Highest resolution scan (Baseline)
420 A-scans x 420 B-scans
Sampling resolution: 14 um
Number of samples per beam: ~ 1.5
Medium resolution scan
333 A-scans x 333 B-scans
Sampling resolution: 18 um
Number of samples per beam: ~ 1
Low resolution scan
250 A-scans x 250 B-scans
Sampling resolution: 24 um
Number of samples per beam: ~ 0.8

Results : In DR patients, detection of areas of ischemia was found to be fairly insensitive to the scan definition, however capillary dropout and enlargement of the foveal avascular zone were more clearly identified in the baseline (highest resolution) angiography image. In BRVO patients, remodeling of the retinal vasculature was more noticeable in the baseline image, and capillary dropout visible in the baseline image was much less visible in the lower resolution angiography image. In CNV patients, the baseline image revealed more details of the new vascular network with sub-branches that are not resolved in the lower resolution angiography images.
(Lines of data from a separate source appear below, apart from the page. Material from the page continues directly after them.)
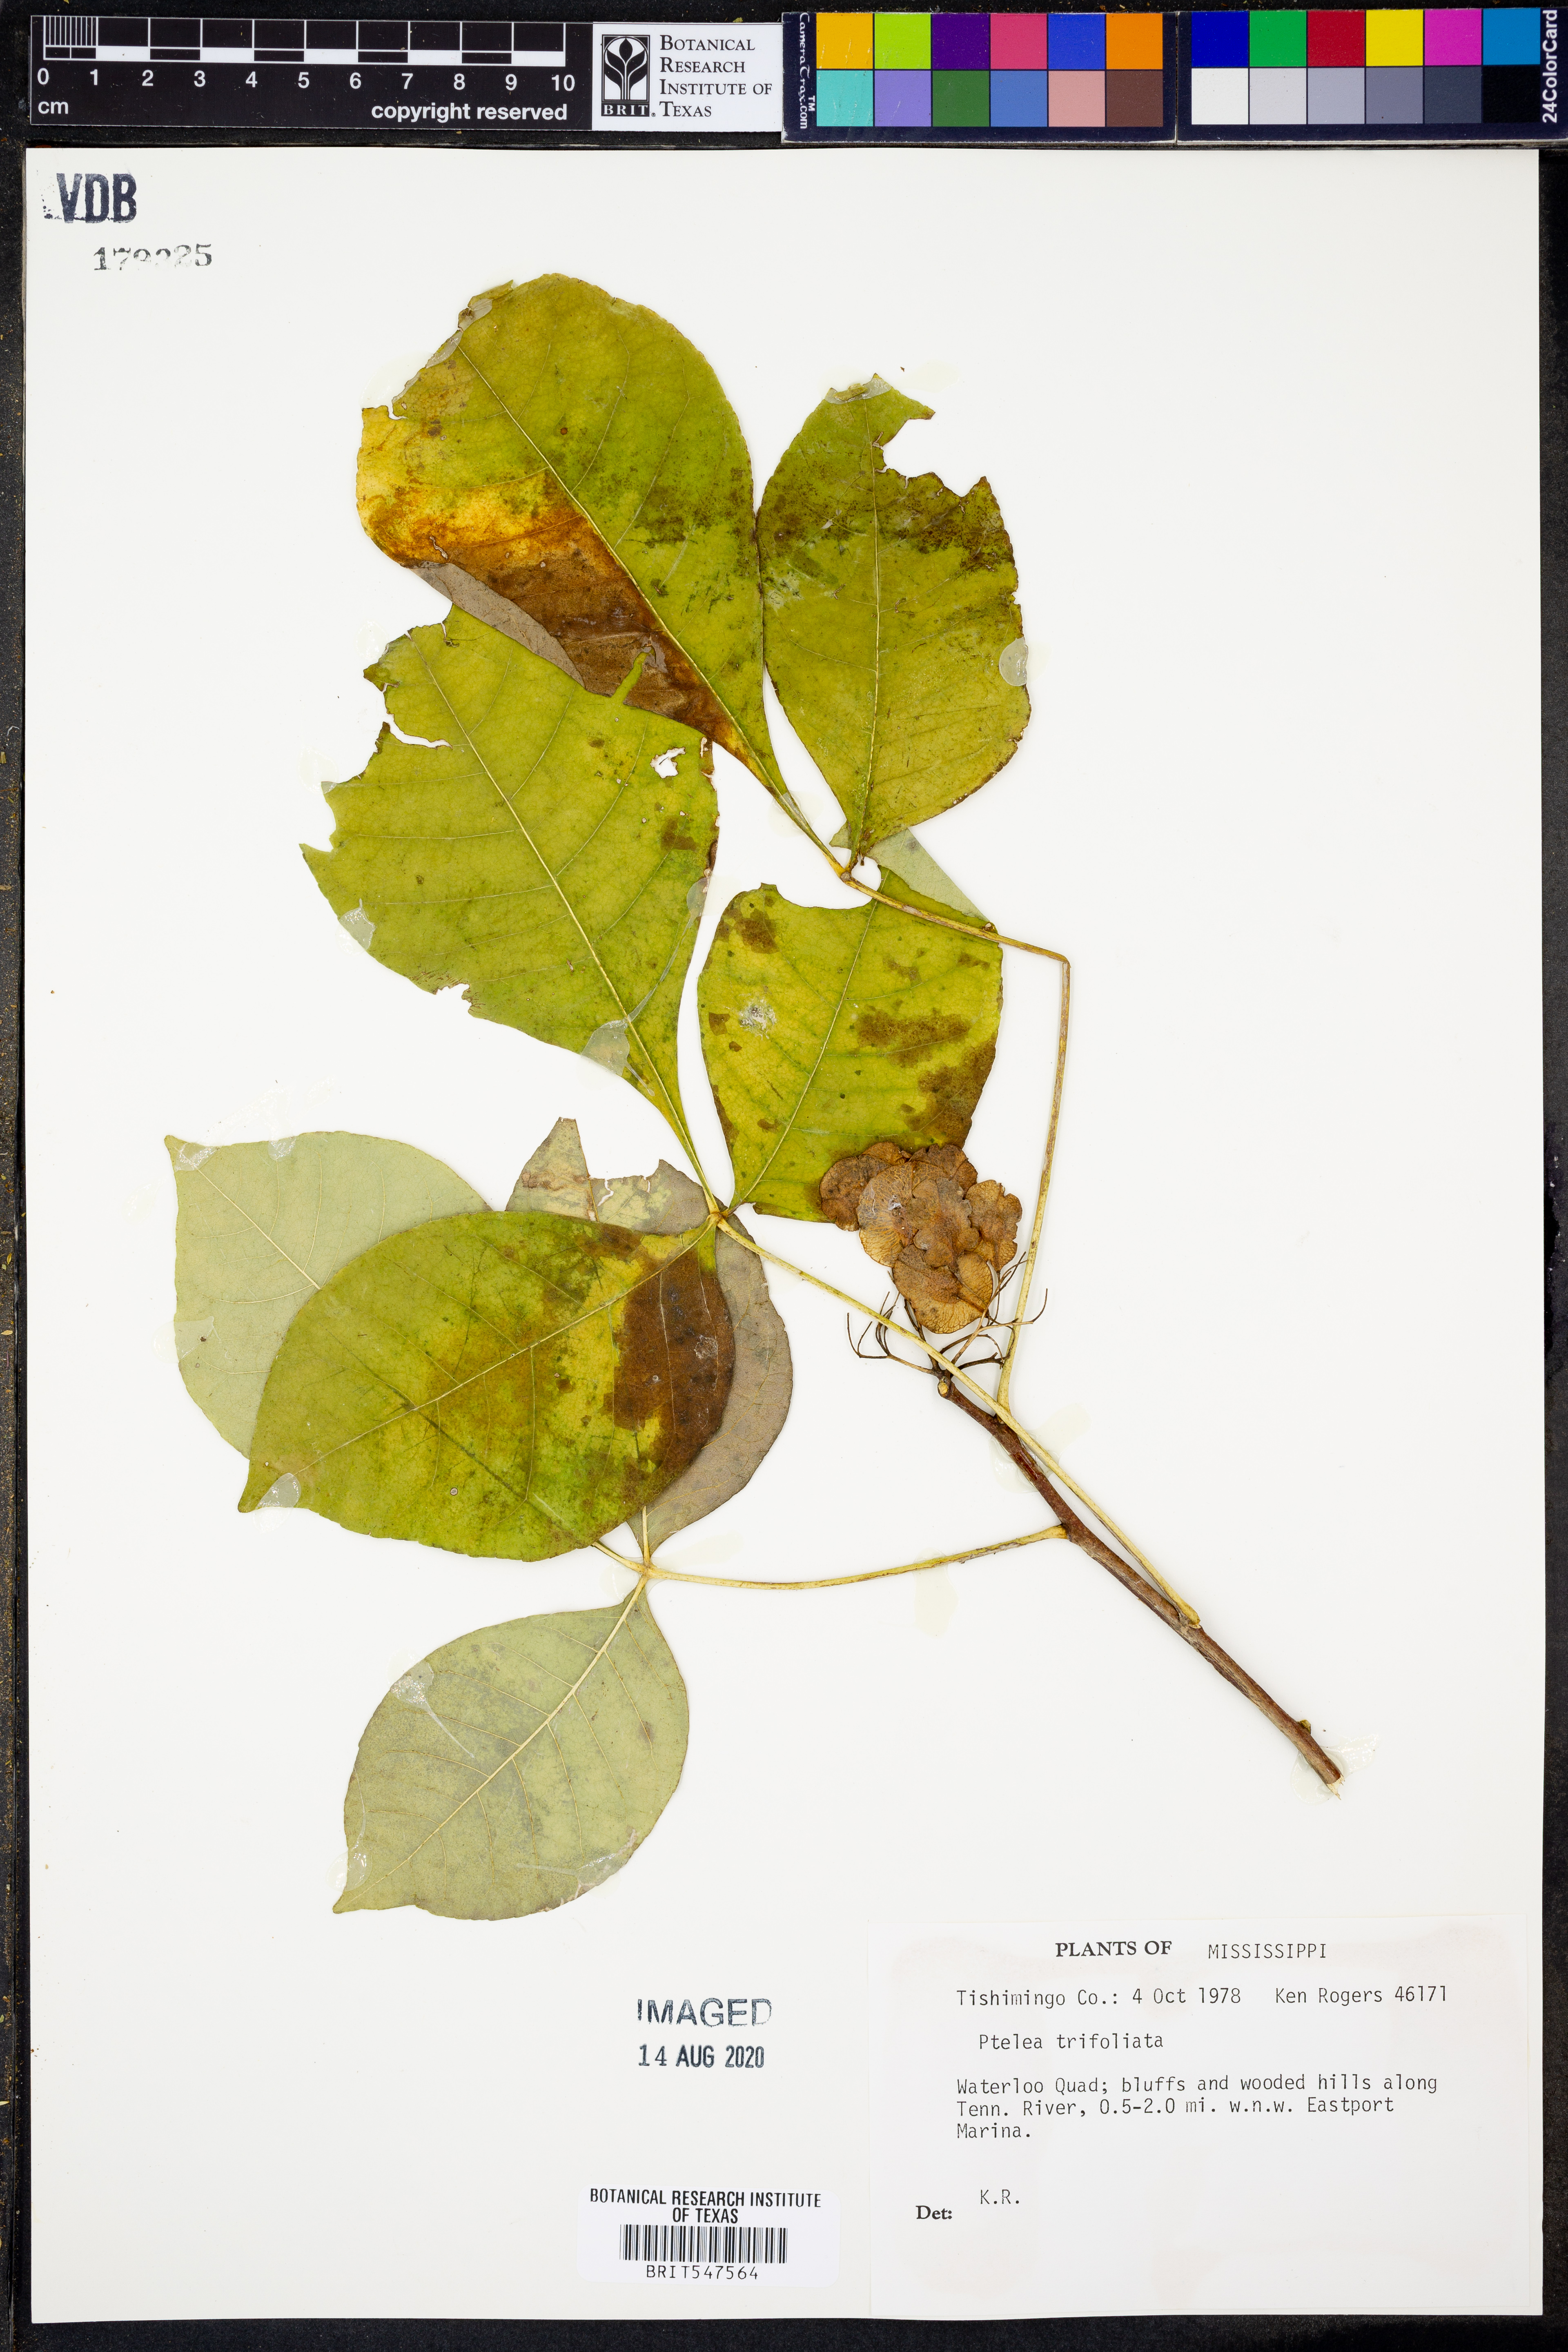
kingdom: Plantae
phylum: Tracheophyta
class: Magnoliopsida
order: Sapindales
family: Rutaceae
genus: Ptelea
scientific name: Ptelea trifoliata
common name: Common hop-tree
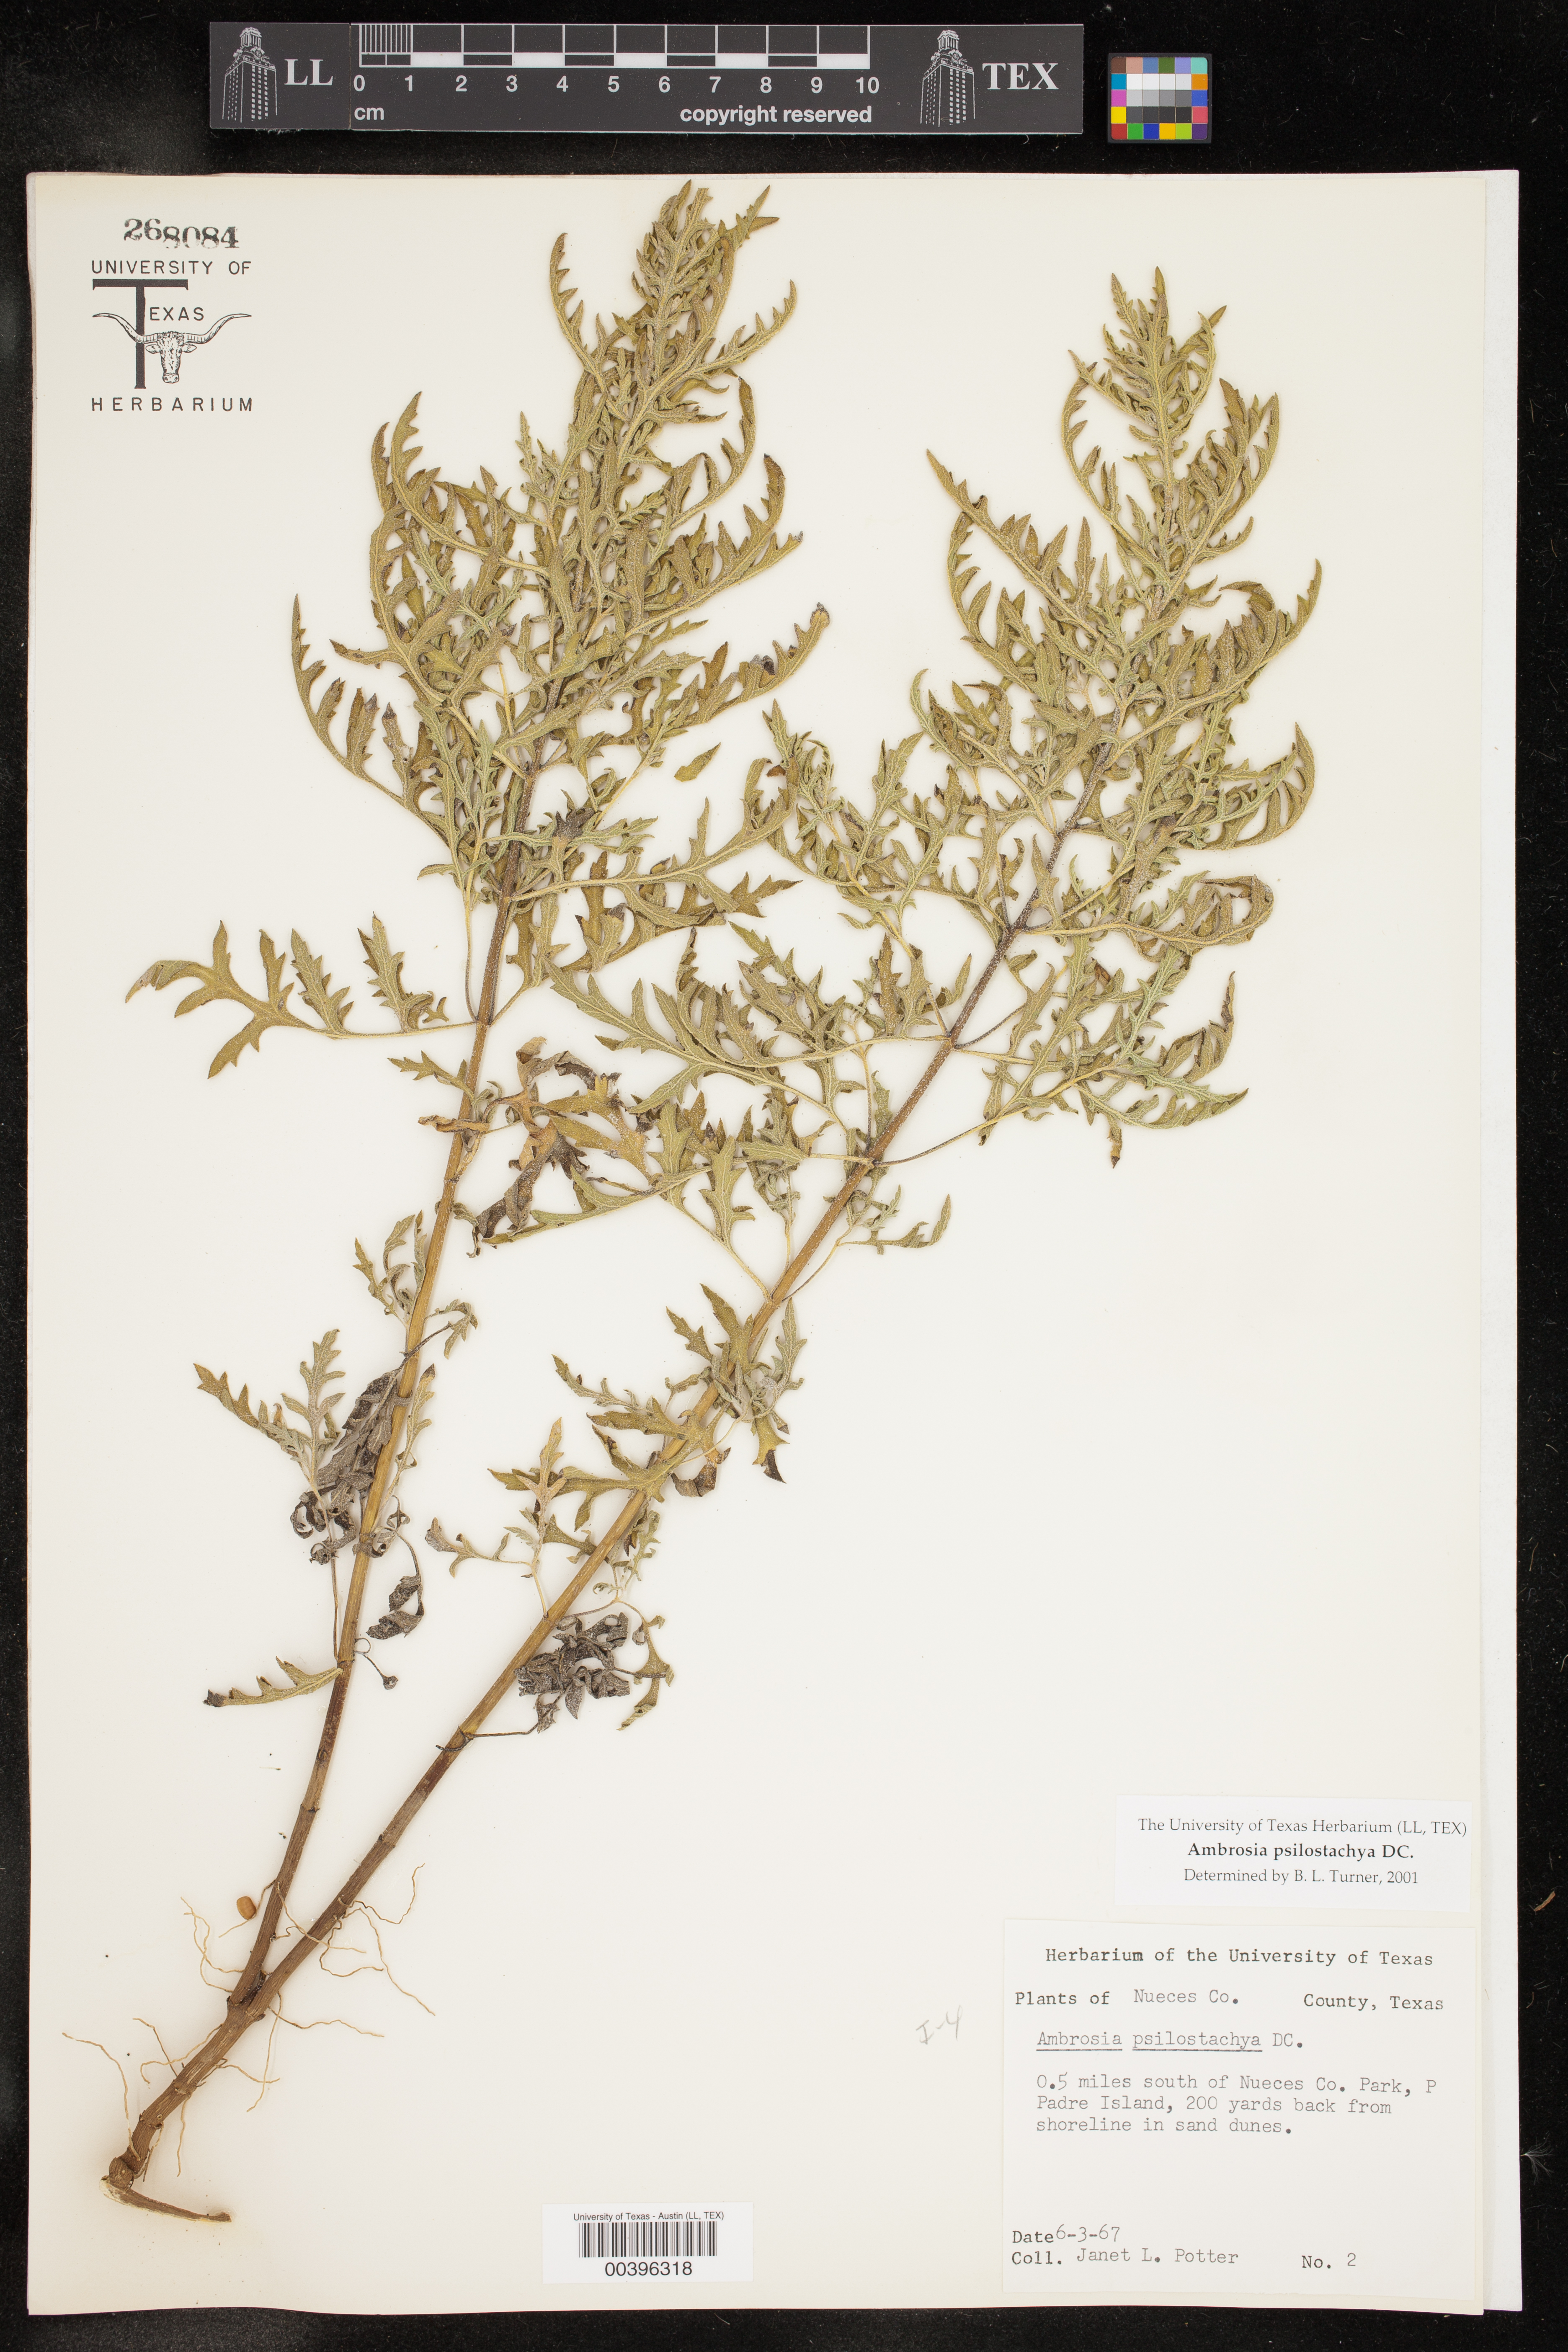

Conclusions : Although detection of areas of ischemia in DR patients was found to be fairly insensitive to the scan definition, sampling density was found to be of importance in the identification of anomalies of the superficial and deep capillary network such as capillary dropout in DR; capillary tortuosity and remodeling in BRVO; and analyzing the abnormal branching network and vascular detail in CNV.

This is an abstract that was submitted for the 2016 ARVO Annual Meeting, held in Seattle, Wash., May 1-5, 2016.